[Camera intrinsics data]
^^^^^^^^
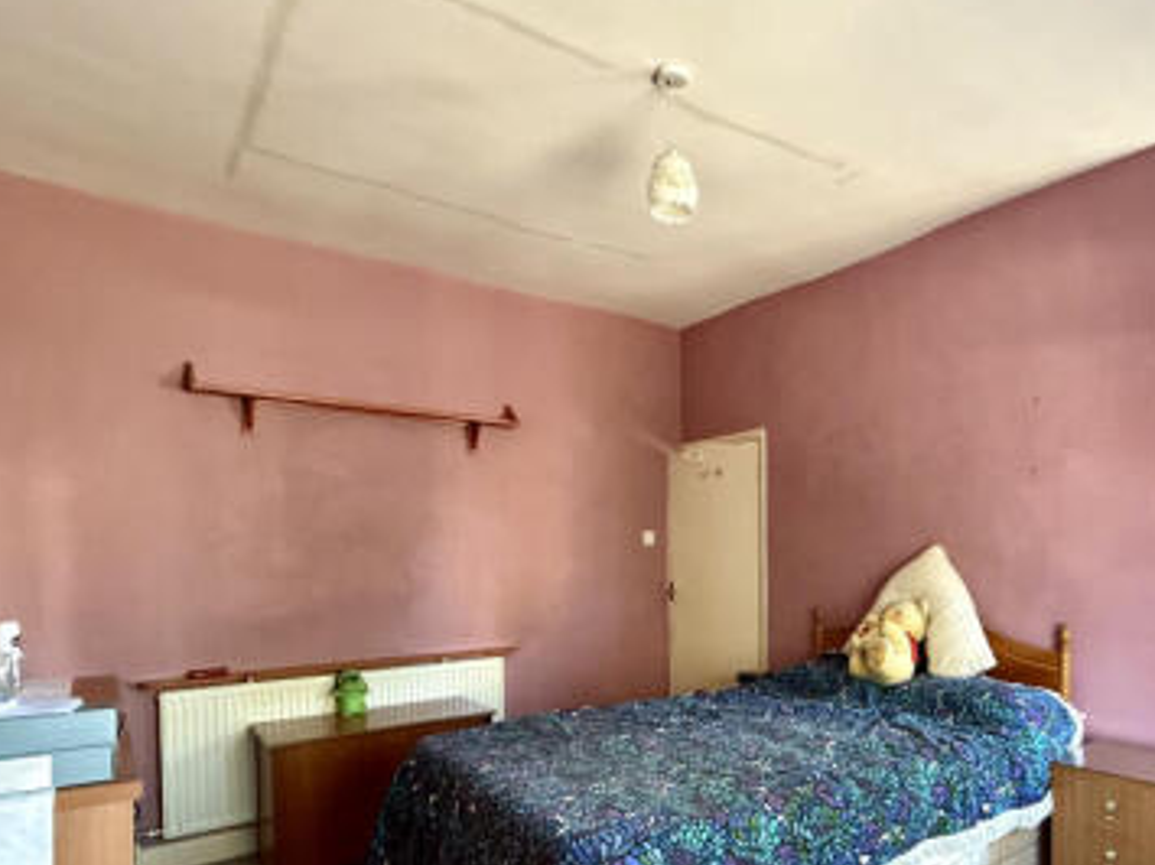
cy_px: 561
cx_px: 792
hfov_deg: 71.2
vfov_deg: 57.8
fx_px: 767
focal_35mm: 23
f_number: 2.2
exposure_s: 1/60
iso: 800
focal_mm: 2.22
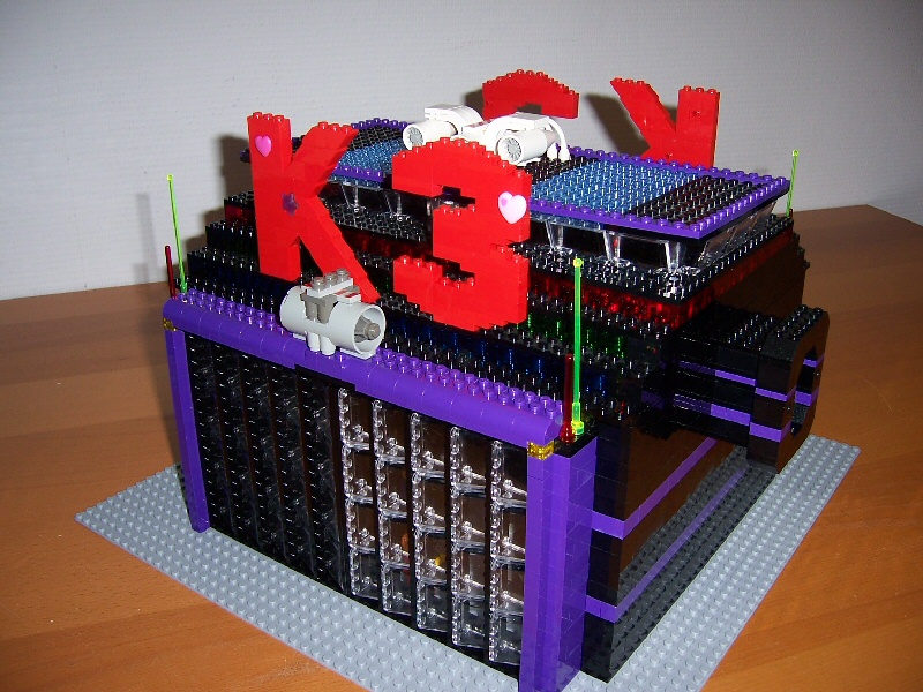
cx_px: 462
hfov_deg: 51.4
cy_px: 346
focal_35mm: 36
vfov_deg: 39.7
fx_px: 960
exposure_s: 1/60
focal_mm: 6
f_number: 3
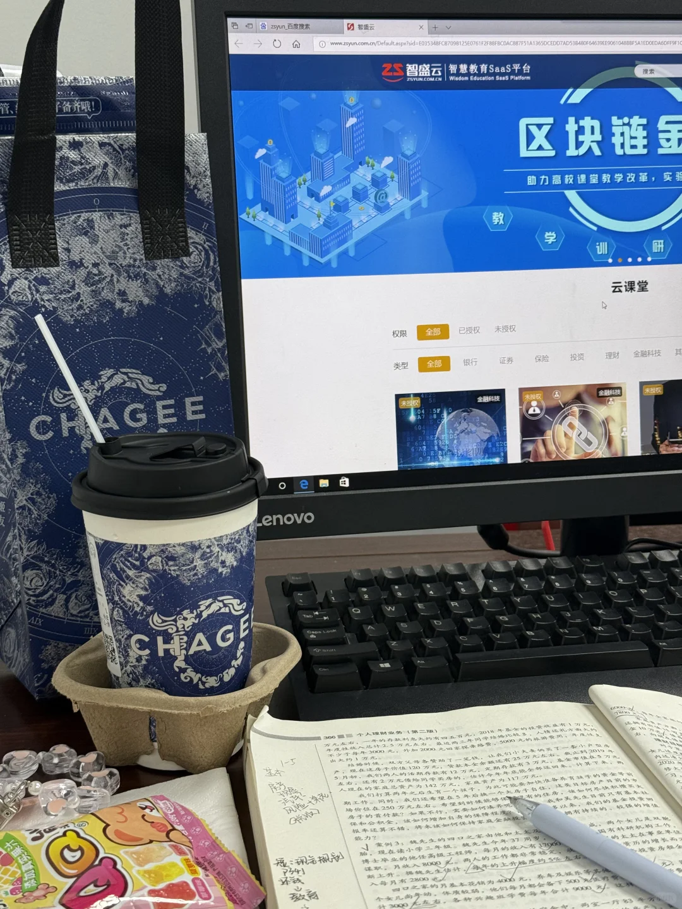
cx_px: 341
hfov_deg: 30.3
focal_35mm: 48
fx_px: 1261
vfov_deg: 39.7
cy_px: 454
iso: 100
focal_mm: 6.76
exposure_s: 1/50
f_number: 1.78
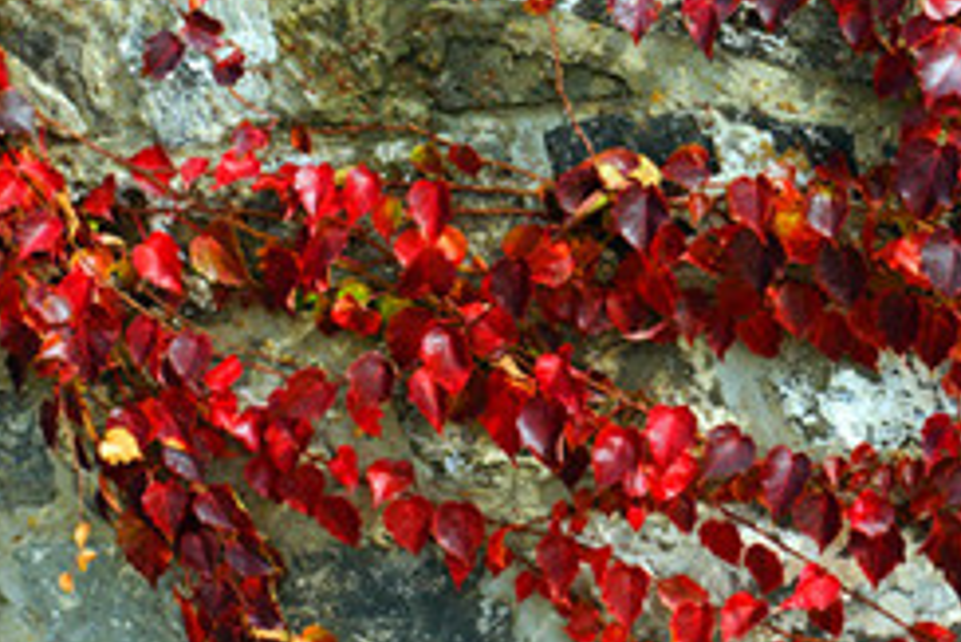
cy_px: 24
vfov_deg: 14.7
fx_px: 2457
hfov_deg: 21.7
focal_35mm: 92
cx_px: 823
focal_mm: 30
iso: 100
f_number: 7.1
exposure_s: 1/80
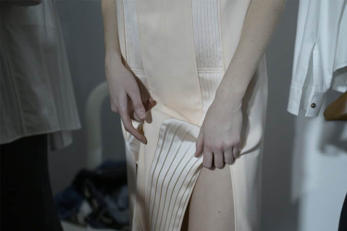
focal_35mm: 35
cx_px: 174
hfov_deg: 54.5
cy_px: 116
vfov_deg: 37.8
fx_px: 337
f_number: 1.4
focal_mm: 35
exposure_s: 1/1000
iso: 500
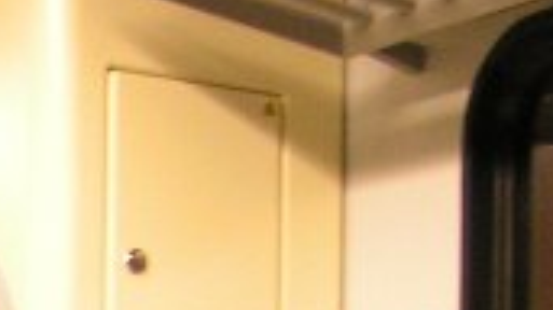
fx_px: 2843
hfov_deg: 10.7
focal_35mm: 194
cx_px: -252
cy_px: 907
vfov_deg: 5.8
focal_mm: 5.8
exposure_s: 1/10
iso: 200
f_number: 2.8
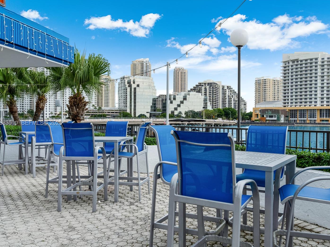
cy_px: 123
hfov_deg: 56.8
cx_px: 178
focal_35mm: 32
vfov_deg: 44.1
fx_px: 305
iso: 100
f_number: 11
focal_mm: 29
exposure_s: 1/60
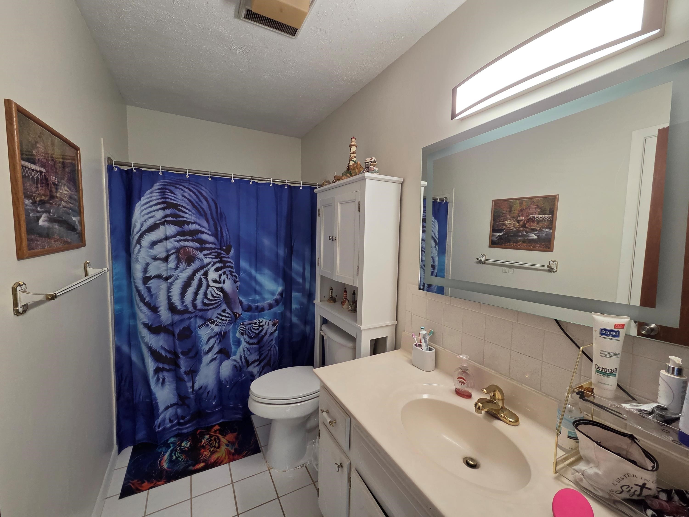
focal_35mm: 13
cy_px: 258
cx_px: 344
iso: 200
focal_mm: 2.2
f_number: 2.2
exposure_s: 1/120
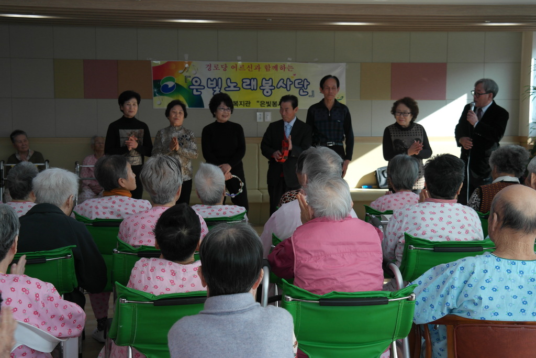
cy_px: 179
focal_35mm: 53
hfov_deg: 37.5
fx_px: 789
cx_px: 268
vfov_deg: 25.5
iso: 200
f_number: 4.5
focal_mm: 35
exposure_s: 1/125
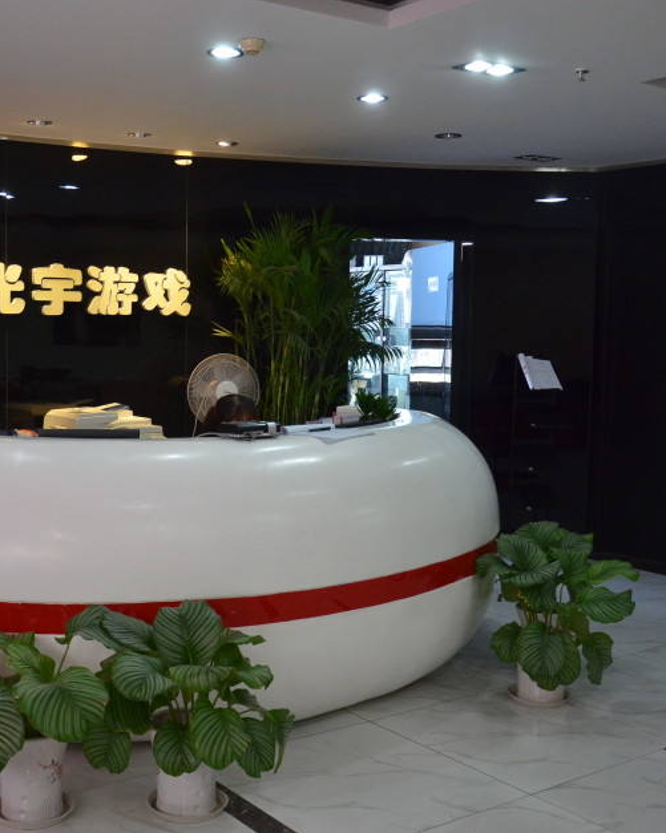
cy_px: 416
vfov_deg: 41.4
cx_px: 225
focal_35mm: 45
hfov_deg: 33.3
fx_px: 1102
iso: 1600
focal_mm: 21
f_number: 3.8
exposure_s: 1/160
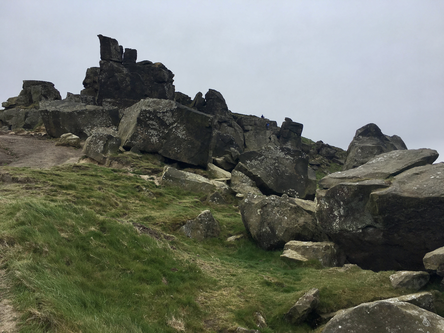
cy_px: 166
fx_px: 372
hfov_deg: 61.7
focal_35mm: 29
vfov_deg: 48.2
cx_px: 222
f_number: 2.2
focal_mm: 4.15
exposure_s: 1/1202
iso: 25
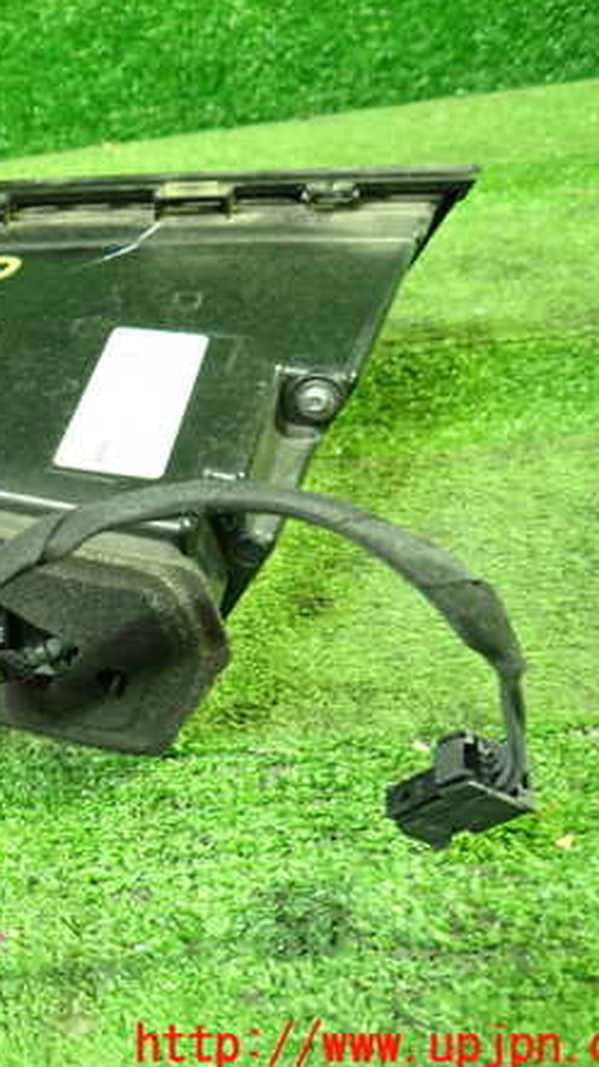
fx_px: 1047
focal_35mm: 37
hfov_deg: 29.2
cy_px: 534
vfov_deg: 54.0
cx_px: -43
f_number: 2
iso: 800
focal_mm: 4.5
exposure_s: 1/20
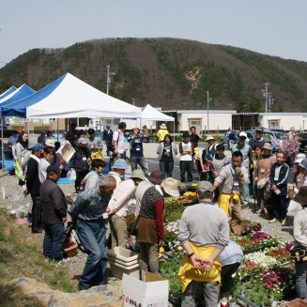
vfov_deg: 39.2
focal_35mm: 43
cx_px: 206
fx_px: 431
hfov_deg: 38.7
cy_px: 154
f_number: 10
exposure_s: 1/500
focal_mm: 22
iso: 200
^^^^^^^^
(Directive): Copy each entry exactly, with no pictures.

(Reply):
cy_px: 561
cx_px: 792
hfov_deg: 71.2
vfov_deg: 57.8
fx_px: 767
focal_35mm: 23
f_number: 2.2
exposure_s: 1/60
iso: 800
focal_mm: 2.22
cx_px: 462
hfov_deg: 51.4
cy_px: 346
focal_35mm: 36
vfov_deg: 39.7
fx_px: 960
exposure_s: 1/60
focal_mm: 6
f_number: 3
cx_px: 341
hfov_deg: 30.3
focal_35mm: 48
fx_px: 1261
vfov_deg: 39.7
cy_px: 454
iso: 100
focal_mm: 6.76
exposure_s: 1/50
f_number: 1.78
cy_px: 24
vfov_deg: 14.7
fx_px: 2457
hfov_deg: 21.7
focal_35mm: 92
cx_px: 823
focal_mm: 30
iso: 100
f_number: 7.1
exposure_s: 1/80
focal_35mm: 35
cx_px: 174
hfov_deg: 54.5
cy_px: 116
vfov_deg: 37.8
fx_px: 337
f_number: 1.4
focal_mm: 35
exposure_s: 1/1000
iso: 500
fx_px: 2843
hfov_deg: 10.7
focal_35mm: 194
cx_px: -252
cy_px: 907
vfov_deg: 5.8
focal_mm: 5.8
exposure_s: 1/10
iso: 200
f_number: 2.8
cy_px: 123
hfov_deg: 56.8
cx_px: 178
focal_35mm: 32
vfov_deg: 44.1
fx_px: 305
iso: 100
f_number: 11
focal_mm: 29
exposure_s: 1/60
focal_35mm: 13
cy_px: 258
cx_px: 344
iso: 200
focal_mm: 2.2
f_number: 2.2
exposure_s: 1/120
cy_px: 179
focal_35mm: 53
hfov_deg: 37.5
fx_px: 789
cx_px: 268
vfov_deg: 25.5
iso: 200
f_number: 4.5
focal_mm: 35
exposure_s: 1/125
cy_px: 416
vfov_deg: 41.4
cx_px: 225
focal_35mm: 45
hfov_deg: 33.3
fx_px: 1102
iso: 1600
focal_mm: 21
f_number: 3.8
exposure_s: 1/160
cy_px: 166
fx_px: 372
hfov_deg: 61.7
focal_35mm: 29
vfov_deg: 48.2
cx_px: 222
f_number: 2.2
focal_mm: 4.15
exposure_s: 1/1202
iso: 25
fx_px: 1047
focal_35mm: 37
hfov_deg: 29.2
cy_px: 534
vfov_deg: 54.0
cx_px: -43
f_number: 2
iso: 800
focal_mm: 4.5
exposure_s: 1/20
vfov_deg: 39.2
focal_35mm: 43
cx_px: 206
fx_px: 431
hfov_deg: 38.7
cy_px: 154
f_number: 10
exposure_s: 1/500
focal_mm: 22
iso: 200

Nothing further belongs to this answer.